__Explore the material__.
1. Transcribe the Randall Tate biography from "American baseball player" up to and including "their 1975 season.".
2. Continue the biography of pitcher Randall Tate, starting after its final sentence.

__Page excerpt__.
____

American baseball player (1952–2021)

Randall Lee Tate (October 23, 1952 – March 25, 2021) was an American professional baseball pitcher who played for the New York Mets in their 1975 season.

==Career==
His record that year was 5 wins and 13 losses with an earned run average of 4.45. While Tate is noted for never having achieved a Major League hit despite having 41 at bats (the most at bats by a player without a hit in MLB history) he is best known for nearly pitching a no-hitter on August 4, 1975 at Shea Stadium against the Montreal Expos. Despite not allowing a hit through seven and one third innings, Tate ended up losing the game—which seems to have been the final straw for Mets management regarding the tenure of manager Yogi Berra, who was fired the next day.

____

__Data below__.
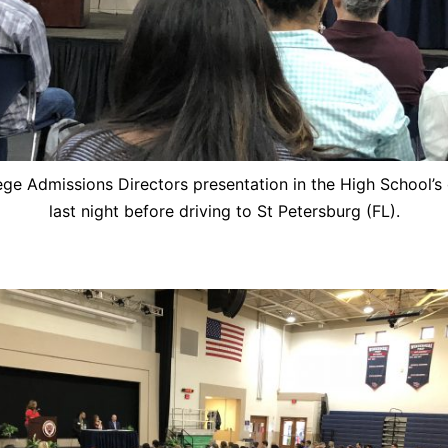
ege Admissions Directors presentation in the High School’s
last night before driving to St Petersburg (FL).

____

__Answers given__.
1.
American baseball player (1952–2021)

Randall Lee Tate (October 23, 1952 – March 25, 2021) was an American professional baseball pitcher who played for the New York Mets in their 1975 season.

2.
After spending the entire 1975 season in the Mets starting pitching rotation, Tate was sent to the Mets' class AAA minor league affiliate at Tidewater for the 1976 season. He pitched poorly and never made another major league appearance. After 1976, Tate was traded to the Pittsburgh Pirates and pitched for their Triple A affiliate. He tore his rotator cuff and was forced out of the league.

==Death==
Tate died from complications of COVID-19 in Muscle Shoals, Alabama, on March 25, 2021, during the COVID-19 pandemic in Alabama. He was 68.